The magical sharing of culture and tradition taking place gave these students the ability to learn about the lives of Jewish and First Nations people today, outside of the context of their tragic histories.
With introductions out of the way, the questions started pouring in. Pre-approved and reviewed by each of their teachers, the classes asked each other a series of questions.
Some of the questions Ms. Lee’s class wondered about were “how long did the war last?”, “did any Jews escape?”, and “why did they want to kill all the Jews? Though they were curious about Jewish history and what being Jewish is like, the students’ interest in smuggling continued. A personal anecdote that blew them away came from a student in Mrs. Segal’s class who shared a story about a family member who escaped by being packed into a suitcase and put on a train.
Mrs. Segal’s class asked if any of the kids were affected by residential schools, and a few responded that their family members had been. Her class was interested in learning about their traditions, and found Stick Gambling fascinating. It is a game where two players both have a set of 25-28 sticks handcrafted from wood or bone, and the opponent has to try to point out the Trump stick, which has a special marking on it. But they were particularly intrigued about the day to day lives of the students living in Pelly. Asking what is “COVID like there?” to which a student told them it is “scary, because if it comes here, I cannot go outside. It’s such a small town and we are three hours away from the hospital in Whitehorse”, and simply asking “what do you like to do in your spare time,” to which a student replied, “I like to colour, and play games, such as Among Us.”
Mrs. Segal elaborated on the importance of these two meetings by stating “having this opportunity to actually communicate and talk with each other, shows them how similar they are. One kid brought up Tik Tok and they were all laughing, they’re just kids.”
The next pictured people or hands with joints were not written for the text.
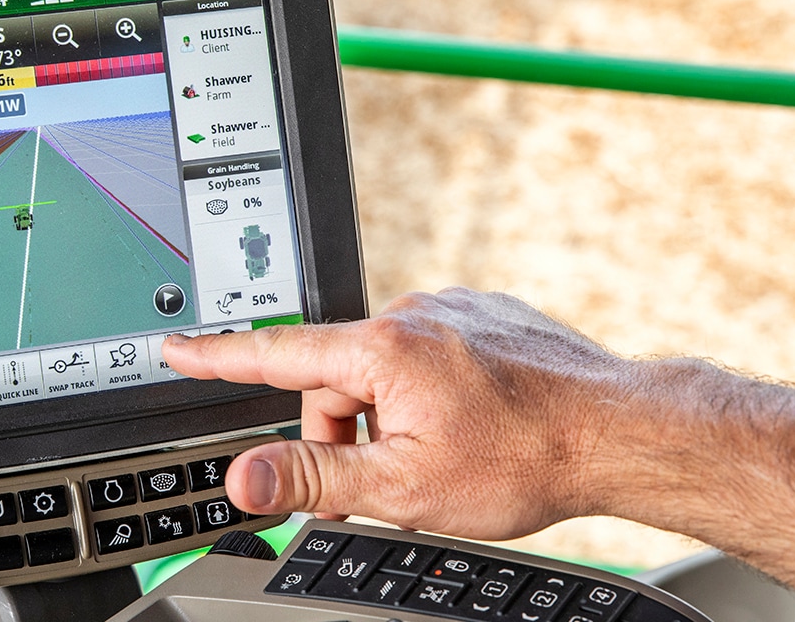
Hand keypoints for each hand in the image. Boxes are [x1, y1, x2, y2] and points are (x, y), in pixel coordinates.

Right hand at [163, 288, 627, 539]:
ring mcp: (451, 310)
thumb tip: (243, 477)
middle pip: (335, 379)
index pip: (274, 353)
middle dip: (345, 434)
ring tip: (441, 456)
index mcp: (381, 349)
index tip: (176, 349)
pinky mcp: (482, 315)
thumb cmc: (523, 457)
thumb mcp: (403, 486)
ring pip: (381, 371)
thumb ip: (312, 477)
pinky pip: (425, 353)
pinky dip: (426, 391)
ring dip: (388, 416)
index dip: (217, 358)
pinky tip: (468, 422)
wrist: (618, 430)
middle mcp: (412, 315)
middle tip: (384, 483)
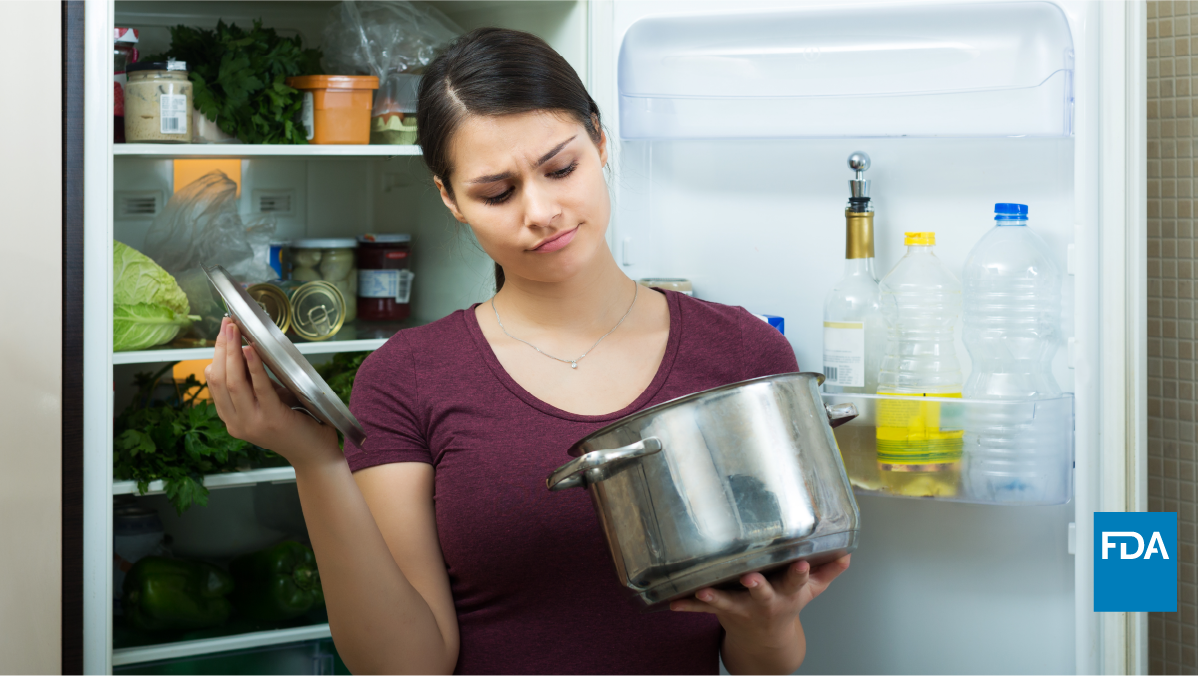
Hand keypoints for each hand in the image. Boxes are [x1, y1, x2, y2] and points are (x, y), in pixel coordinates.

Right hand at [205, 317, 340, 468]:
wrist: (314, 455)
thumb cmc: (295, 426)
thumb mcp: (268, 403)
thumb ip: (254, 385)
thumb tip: (244, 352)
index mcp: (231, 419)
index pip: (214, 383)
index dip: (216, 355)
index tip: (222, 333)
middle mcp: (236, 423)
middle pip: (219, 379)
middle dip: (221, 348)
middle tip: (227, 324)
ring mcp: (251, 423)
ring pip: (233, 382)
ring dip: (233, 352)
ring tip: (236, 330)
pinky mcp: (271, 419)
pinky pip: (260, 387)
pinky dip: (254, 365)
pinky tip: (252, 349)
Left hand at [670, 554, 851, 647]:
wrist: (766, 642)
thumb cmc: (786, 606)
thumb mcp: (810, 592)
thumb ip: (826, 571)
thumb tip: (847, 553)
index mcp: (787, 594)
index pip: (796, 581)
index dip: (800, 572)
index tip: (800, 562)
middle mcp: (764, 603)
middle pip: (762, 593)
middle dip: (757, 586)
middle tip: (750, 577)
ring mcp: (741, 609)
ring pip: (727, 603)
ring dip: (714, 598)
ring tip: (703, 592)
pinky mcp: (721, 612)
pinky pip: (701, 610)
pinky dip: (687, 605)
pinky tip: (672, 601)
The magical ride they took into the lives of people from different cultures will, Ms. Lee and Mrs. Segal hope, leave an indelible mark on each of their classes. A student of Mrs. Segal’s became so inspired by the experience that she said, like Ms. Lee, she “really wants to, when I’m older, teach there.” Something she could only be inspired to do because the teachers before her, one that is her own, and one that was a stranger, brought to her an eye-opening experience that became so much more real than the story she was reading, it became part of her personal history. Possible because she, along with the rest of their two classes, have teachers encouraging curiosity, exploration, and understanding towards different perspectives, and backgrounds. A thing only the Ms. Frizzles of today’s generation can do.